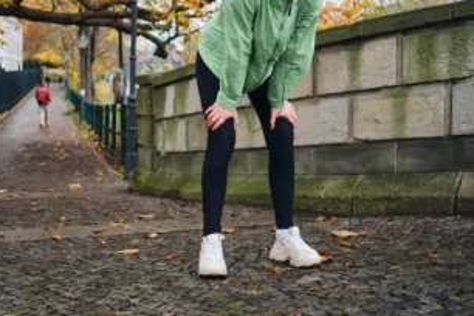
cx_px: 192
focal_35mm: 48
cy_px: 105
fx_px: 632
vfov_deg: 27.9
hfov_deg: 40.9
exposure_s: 1/250
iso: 800
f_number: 2
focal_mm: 23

* * * * * * *

§ Task to carry out: Exact retyping is needed for the line with "vfov_deg: 27.9" and for each line after it through the end of the listing above; no other lines belong.

§ Result:
vfov_deg: 27.9
hfov_deg: 40.9
exposure_s: 1/250
iso: 800
f_number: 2
focal_mm: 23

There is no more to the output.